Cross-Site Scripting (XSS)
Audience
This guide targets ADITO customizing developers, especially in enterprise environments, as well as architects and security stakeholders responsible for web services, email processing, and external data integration beyond core platform components.
Context
The ADITO low-code platform standardizes input and output through predefined GUI components. These components include built-in safeguards against Cross-Site Scripting (XSS) vulnerabilities.
However, security risks remain in areas that fall under the responsibility of customizing or system integration:
- Incoming data from web services
- Content from external databases or file imports
- Email processing (including HTML messages)
- Dynamic HTML or JavaScript generation
- External ui libraries
What is XSS?
§
→ Things to do
1. From the XSS guide, return the stretch from "However, security risks" through "What is XSS?" word for word.
2. According to the XSS guide, why do security risks remain even though ADITO's GUI components have built-in safeguards against XSS? Answer in one to three sentences.
3. Continue the XSS guide from the heading "What is XSS?"

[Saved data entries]
§
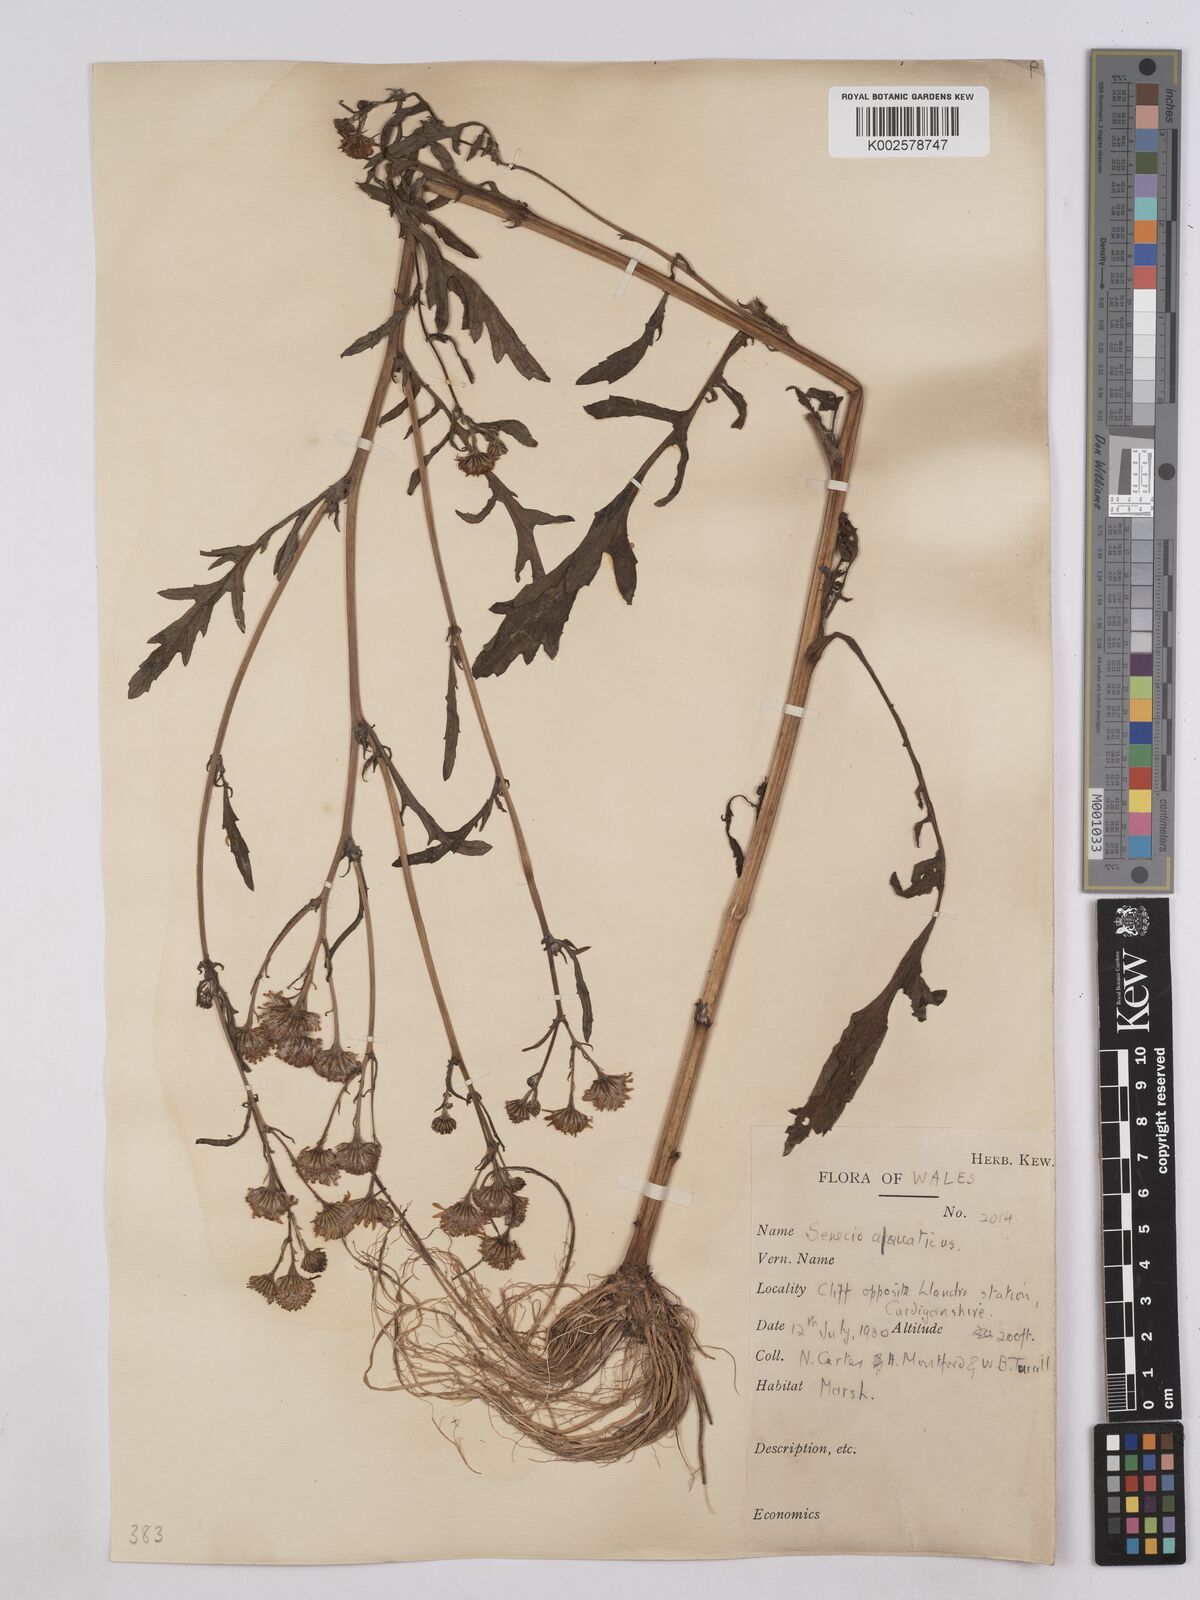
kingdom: Plantae
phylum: Tracheophyta
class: Magnoliopsida
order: Asterales
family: Asteraceae
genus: Jacobaea
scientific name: Jacobaea aquatica
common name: Water ragwort
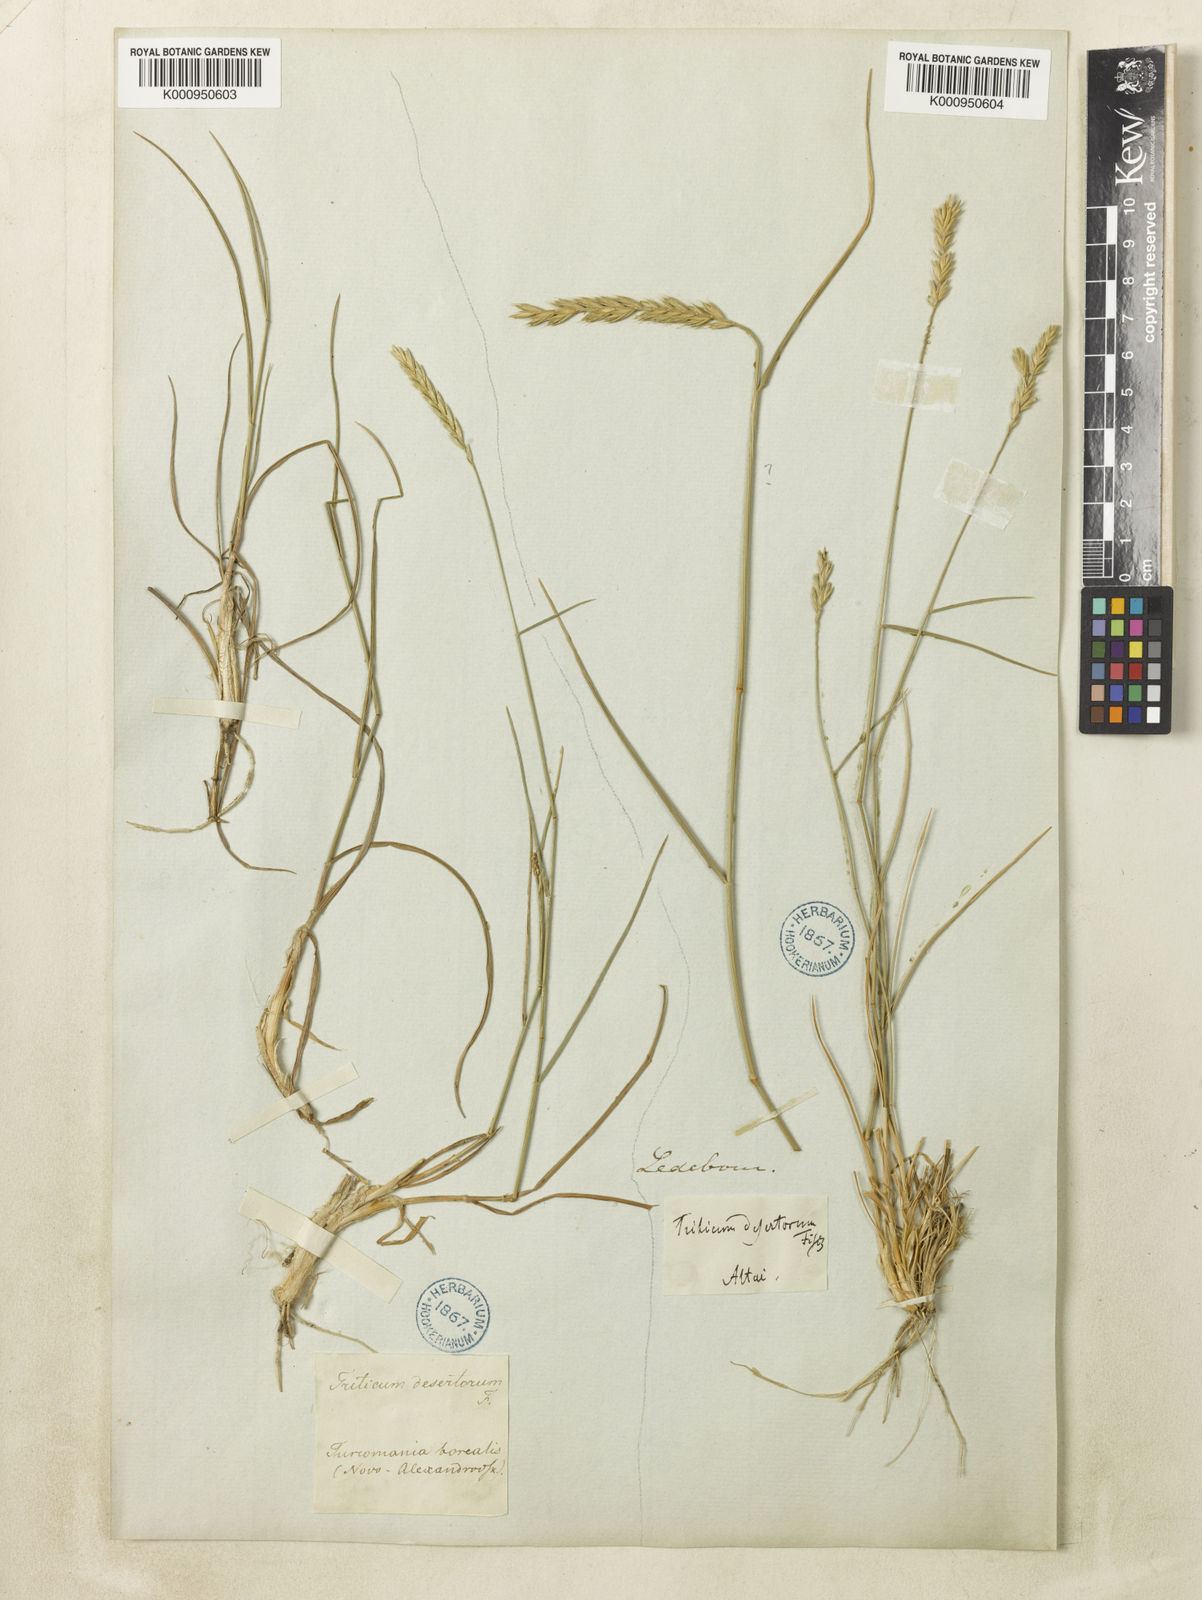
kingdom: Plantae
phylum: Tracheophyta
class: Liliopsida
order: Poales
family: Poaceae
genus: Agropyron
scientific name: Agropyron desertorum
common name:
§
→ Answers for each item
1.
However, security risks remain in areas that fall under the responsibility of customizing or system integration:
- Incoming data from web services
- Content from external databases or file imports
- Email processing (including HTML messages)
- Dynamic HTML or JavaScript generation
- External ui libraries
What is XSS?

2. The safeguards belong to the predefined GUI components that standardize input and output. Risks remain in areas that fall under the responsibility of customizing or system integration. These include incoming web service data, external database content or file imports, email processing, dynamic HTML or JavaScript generation, and external UI libraries.

3.
Cross-Site Scripting (XSS) is a class of vulnerabilities where attackers inject malicious JavaScript into a trusted application. Common goals include:
- Account takeover through session hijacking
- Manipulation of the browser DOM
- Redirecting users to malicious pages
- Exfiltration of user data or permissions abuse
Responsibility Model in the ADITO Context
Area | Protected by Platform | Developer Responsibility |
---|---|---|
Field display in GUI | ✅ Auto-escaping by components | ❌ No additional logic needed |
User input via GUI | ✅ Validation and encoding | ❌ No manual checks required |
Web service integration | ❌ Not protected | ✅ Validate unless source is trusted and already sanitized |
DB access | ❌ Not protected | ✅ Validate unless source is trusted and already sanitized |
Email handling | ❌ Depends on infrastructure | ✅ HTML sanitizing & whitelisting |
Dynamic HTML / JavaScript usage | ❌ Not protected | ✅ Safe templates & sanitizing |
External ui libraries | ❌ Not protected | ✅ Safe libraries & sanitizing |
Best Practices for Customizing
Principle: Never Trust Input
Treat all external or dynamic content as untrusted. Always validate and sanitize before storage or display.
Validate Incoming Data
- Enforce value ranges and formats
- Apply whitelisting of allowed content
- Restrict or reject raw HTML whenever possible
Validation can be skipped only if the data source is fully controlled, trusted, and already validated or sanitized upstream. Avoid redundant validations, but never assume trust by default.
Sanitize Content
Applies to all data originating from untrusted sources, including web services, emails, and external integrations.
Allow only explicitly required HTML tags. Reject or strip unsafe elements such as <script>
, <iframe>
, <style>
, and inline event handlers.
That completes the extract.